Consider $\{Y(t), t \geq 0\}$ and $Y(t) = \exp\{cB(t) - c^{2}t/2 \}$, where $c$ is a constant and $\{B(t), t \geq 0\}$ is a standard Brownian motion process.
Why is it the case that $$e^{-c^{2}t/2}E[e^{cB(t)} | B(u), 0 \leq u \leq s] = e^{-c^{2}t/2} E[e^{cB(t)}|B(s)]$$
This kind of thing is usually argued by considering $B(s) + B(t) - B(s)$ and then using the independent increment property of Brownian motion. But what justifies this property in this case?

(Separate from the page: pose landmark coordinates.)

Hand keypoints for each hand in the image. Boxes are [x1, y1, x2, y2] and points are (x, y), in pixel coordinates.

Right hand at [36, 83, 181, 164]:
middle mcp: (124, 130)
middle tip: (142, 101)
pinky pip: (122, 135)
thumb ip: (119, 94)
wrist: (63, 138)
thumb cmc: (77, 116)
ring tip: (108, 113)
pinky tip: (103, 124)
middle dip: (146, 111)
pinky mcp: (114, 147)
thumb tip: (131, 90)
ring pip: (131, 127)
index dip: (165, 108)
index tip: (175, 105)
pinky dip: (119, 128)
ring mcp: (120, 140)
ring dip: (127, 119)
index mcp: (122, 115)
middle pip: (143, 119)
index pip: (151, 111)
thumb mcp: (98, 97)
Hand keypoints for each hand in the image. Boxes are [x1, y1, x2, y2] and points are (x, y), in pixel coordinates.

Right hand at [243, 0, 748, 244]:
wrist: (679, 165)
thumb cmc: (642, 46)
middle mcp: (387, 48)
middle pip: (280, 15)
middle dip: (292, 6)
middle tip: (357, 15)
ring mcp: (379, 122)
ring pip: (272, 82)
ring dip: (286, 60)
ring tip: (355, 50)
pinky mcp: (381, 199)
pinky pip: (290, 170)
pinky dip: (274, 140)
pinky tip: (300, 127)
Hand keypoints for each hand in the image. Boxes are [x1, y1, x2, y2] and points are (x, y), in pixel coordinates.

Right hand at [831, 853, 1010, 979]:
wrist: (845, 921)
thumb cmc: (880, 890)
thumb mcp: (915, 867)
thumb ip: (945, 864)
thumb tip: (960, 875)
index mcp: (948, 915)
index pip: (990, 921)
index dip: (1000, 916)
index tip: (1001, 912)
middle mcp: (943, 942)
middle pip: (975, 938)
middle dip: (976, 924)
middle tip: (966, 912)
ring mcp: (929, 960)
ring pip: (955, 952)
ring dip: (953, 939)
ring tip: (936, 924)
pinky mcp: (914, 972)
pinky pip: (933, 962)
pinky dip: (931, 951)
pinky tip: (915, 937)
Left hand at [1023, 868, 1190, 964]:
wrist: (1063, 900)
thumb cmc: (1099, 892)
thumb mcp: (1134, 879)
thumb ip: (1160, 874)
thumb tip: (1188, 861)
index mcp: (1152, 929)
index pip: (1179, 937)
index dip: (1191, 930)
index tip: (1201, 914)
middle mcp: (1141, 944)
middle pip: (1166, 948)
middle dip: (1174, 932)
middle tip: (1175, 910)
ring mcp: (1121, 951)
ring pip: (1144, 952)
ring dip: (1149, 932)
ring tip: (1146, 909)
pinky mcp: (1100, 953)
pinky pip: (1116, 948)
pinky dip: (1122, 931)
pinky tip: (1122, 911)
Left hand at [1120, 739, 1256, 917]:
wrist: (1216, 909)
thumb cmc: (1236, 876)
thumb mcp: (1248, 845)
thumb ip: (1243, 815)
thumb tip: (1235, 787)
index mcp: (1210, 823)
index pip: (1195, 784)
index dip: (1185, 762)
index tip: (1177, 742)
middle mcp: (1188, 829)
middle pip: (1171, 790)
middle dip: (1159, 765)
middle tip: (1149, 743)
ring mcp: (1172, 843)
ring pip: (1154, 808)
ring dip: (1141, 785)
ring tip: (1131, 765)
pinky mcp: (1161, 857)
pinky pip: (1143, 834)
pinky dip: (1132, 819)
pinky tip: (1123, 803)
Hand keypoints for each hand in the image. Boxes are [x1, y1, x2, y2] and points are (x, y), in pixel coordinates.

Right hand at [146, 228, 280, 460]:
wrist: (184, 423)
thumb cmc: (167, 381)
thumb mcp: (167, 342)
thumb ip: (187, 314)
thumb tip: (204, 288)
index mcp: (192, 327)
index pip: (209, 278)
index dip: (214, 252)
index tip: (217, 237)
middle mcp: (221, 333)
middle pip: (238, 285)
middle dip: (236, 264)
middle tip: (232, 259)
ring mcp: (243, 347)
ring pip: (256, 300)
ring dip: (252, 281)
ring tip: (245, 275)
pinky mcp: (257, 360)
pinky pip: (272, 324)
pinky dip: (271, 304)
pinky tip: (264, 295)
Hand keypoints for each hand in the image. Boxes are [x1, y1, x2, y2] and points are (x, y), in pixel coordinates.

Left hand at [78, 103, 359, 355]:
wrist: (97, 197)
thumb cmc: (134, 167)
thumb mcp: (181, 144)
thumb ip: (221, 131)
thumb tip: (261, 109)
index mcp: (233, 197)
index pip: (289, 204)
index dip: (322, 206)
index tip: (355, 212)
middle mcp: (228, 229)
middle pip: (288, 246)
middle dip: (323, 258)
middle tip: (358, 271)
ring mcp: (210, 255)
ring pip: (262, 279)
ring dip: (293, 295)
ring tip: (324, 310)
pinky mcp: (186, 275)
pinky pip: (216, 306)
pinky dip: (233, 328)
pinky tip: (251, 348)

Use independent increments again. If $s\le t$ and $\mathcal F_s$ denotes $\sigma(B(u), 0\le u \le s)$, then $$ \begin{align} E[e^{cB(t)} | \mathcal F_s] &= E[e^{c(B(t)-B(s))}e^{cB(s)} | \mathcal F_s] \\&\stackrel{(1)}= E[e^{c(B(t)-B(s))}]E[e^{cB(s)} | \mathcal F_s] \\&\stackrel{(2)}= E[e^{c(B(t)-B(s))}]e^{cB(s)}\\&\stackrel{(3)}= E[e^{c(B(t)-B(s))}]E[e^{cB(s)}|B(s)]\\&\stackrel{(4)}= E[e^{c(B(t)-B(s))}e^{cB(s)} | B(s)] \\&= E[e^{cB(t)} | B(s)] \end{align} $$ Equalities (1) and (4) follow from independent increments; equality (2) follows because $B(s)$ is $\mathcal F_s$-measurable.
This result is a special case of:
If $X$ is $\mathcal H$-measurable and $Y$ is independent of $\mathcal H$, then $\mathbb{E}(g(X,Y)|\mathcal{H})=\mathbb{E}(g(X,Y)|X)$.
More details in this post. The fact a process with independent increments is Markov also follows from the more general result.